:: Records from a dataset ::
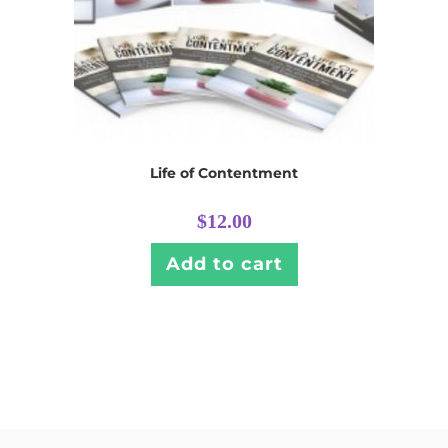
Life of Contentment
$
12.00
Add to cart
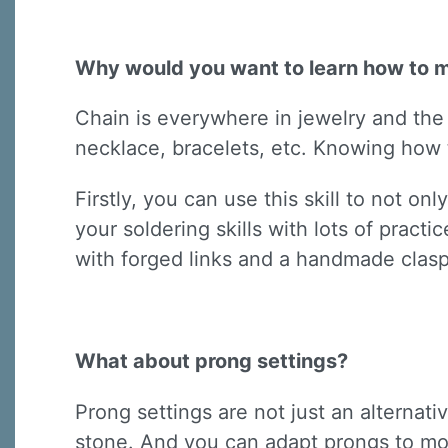
Why would you want to learn how to 
Chain is everywhere in jewelry and the s
necklace, bracelets, etc. Knowing how t
Firstly, you can use this skill to not o
your soldering skills with lots of pract
with forged links and a handmade clasp
What about prong settings?
Prong settings are not just an alternat
stone. And you can adapt prongs to mo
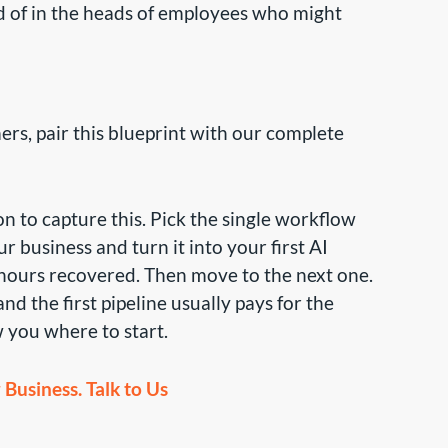
 of in the heads of employees who might
ers, pair this blueprint with our complete
 to capture this. Pick the single workflow
 business and turn it into your first AI
hours recovered. Then move to the next one.
d the first pipeline usually pays for the
 you where to start.
Business. Talk to Us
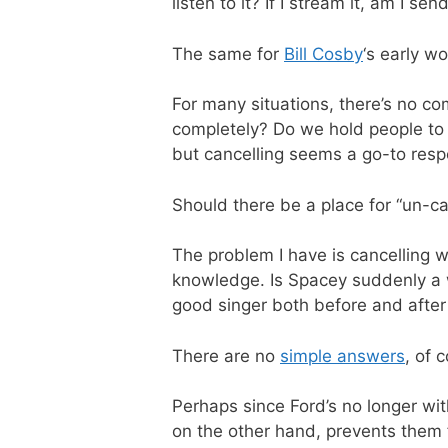
listen to it? If I stream it, am I s
The same for
Bill Cosby
‘s early wo
For many situations, there’s no c
completely? Do we hold people to 
but cancelling seems a go-to resp
Should there be a place for “un-ca
The problem I have is cancelling 
knowledge. Is Spacey suddenly a w
good singer both before and after 
There are no
simple answers
, of 
Perhaps since Ford’s no longer wit
on the other hand, prevents them 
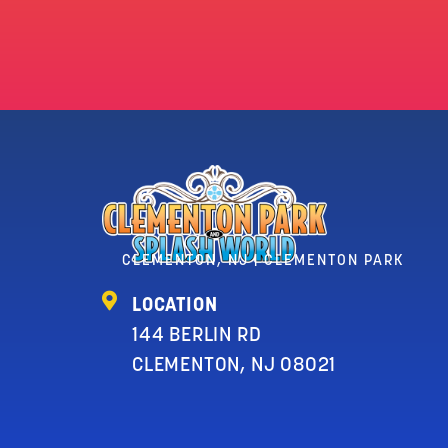
CLEMENTON, NJ | CLEMENTON PARK
LOCATION
144 BERLIN RD
CLEMENTON, NJ 08021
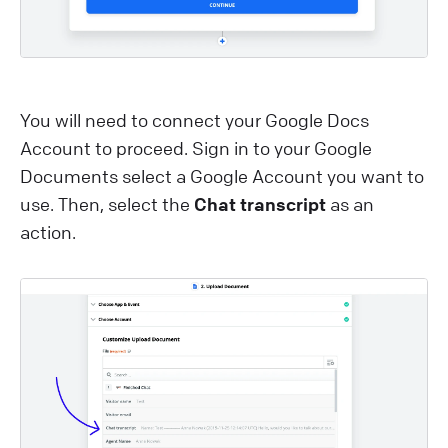
You will need to connect your Google Docs
Account to proceed. Sign in to your Google
Documents select a Google Account you want to
use. Then, select the
Chat transcript
as an
action.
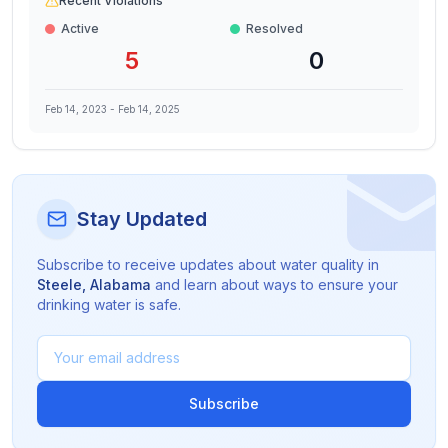
Recent Violations
Active
Resolved
5
0
Feb 14, 2023
-
Feb 14, 2025
Stay Updated
Subscribe to receive updates about water quality in
Steele
,
Alabama
and learn about ways to ensure your
drinking water is safe.
Subscribe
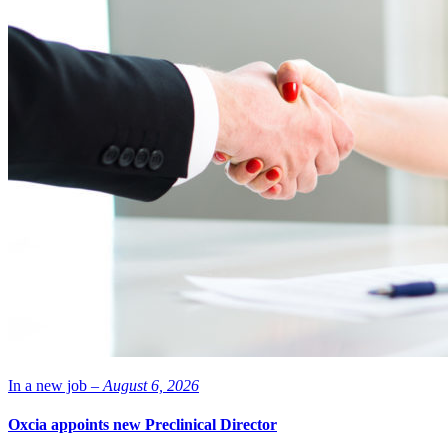
In a new job –
August 6, 2026
Oxcia appoints new Preclinical Director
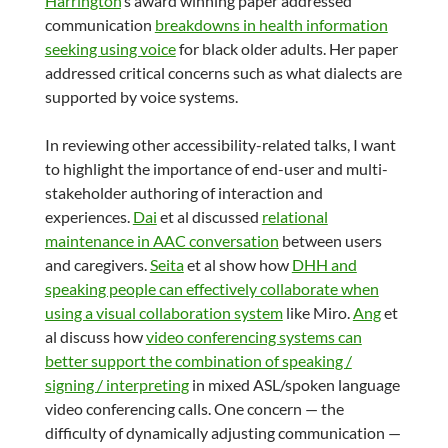
Harrington
‘s award winning paper addressed
communication
breakdowns in health information
seeking using voice
for black older adults. Her paper
addressed critical concerns such as what dialects are
supported by voice systems.
In reviewing other accessibility-related talks, I want
to highlight the importance of end-user and multi-
stakeholder authoring of interaction and
experiences.
Dai
et al discussed
relational
maintenance in AAC conversation
between users
and caregivers.
Seita
et al show how
DHH and
speaking people can effectively collaborate when
using a visual collaboration system
like Miro.
Ang
et
al discuss how
video conferencing systems can
better support the combination of speaking /
signing / interpreting
in mixed ASL/spoken language
video conferencing calls. One concern — the
difficulty of dynamically adjusting communication —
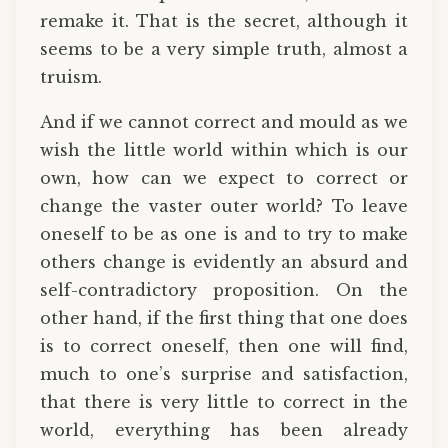
remake it. That is the secret, although it
seems to be a very simple truth, almost a
truism.
And if we cannot correct and mould as we
wish the little world within which is our
own, how can we expect to correct or
change the vaster outer world? To leave
oneself to be as one is and to try to make
others change is evidently an absurd and
self-contradictory proposition. On the
other hand, if the first thing that one does
is to correct oneself, then one will find,
much to one’s surprise and satisfaction,
that there is very little to correct in the
world, everything has been already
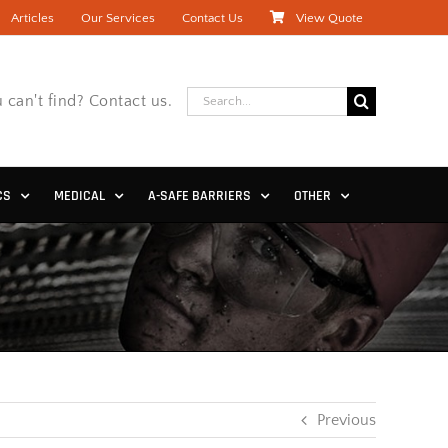
Articles
Our Services
Contact Us
View Quote
Search
 can't find? Contact us.
for:
CS
MEDICAL
A-SAFE BARRIERS
OTHER
Previous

:: Exercise instructions ::
Look above for the line with "better support the combination of speaking /"; quote it and every line after it, stopping after the line with "change the vaster outer world? To leave", exactly, with nothing added and without pictures.

:: Result of this exercise ::
better support the combination of speaking /
signing / interpreting
in mixed ASL/spoken language
video conferencing calls. One concern — the
difficulty of dynamically adjusting communication —
remake it. That is the secret, although it
seems to be a very simple truth, almost a
truism.
And if we cannot correct and mould as we
wish the little world within which is our
own, how can we expect to correct or
change the vaster outer world? To leave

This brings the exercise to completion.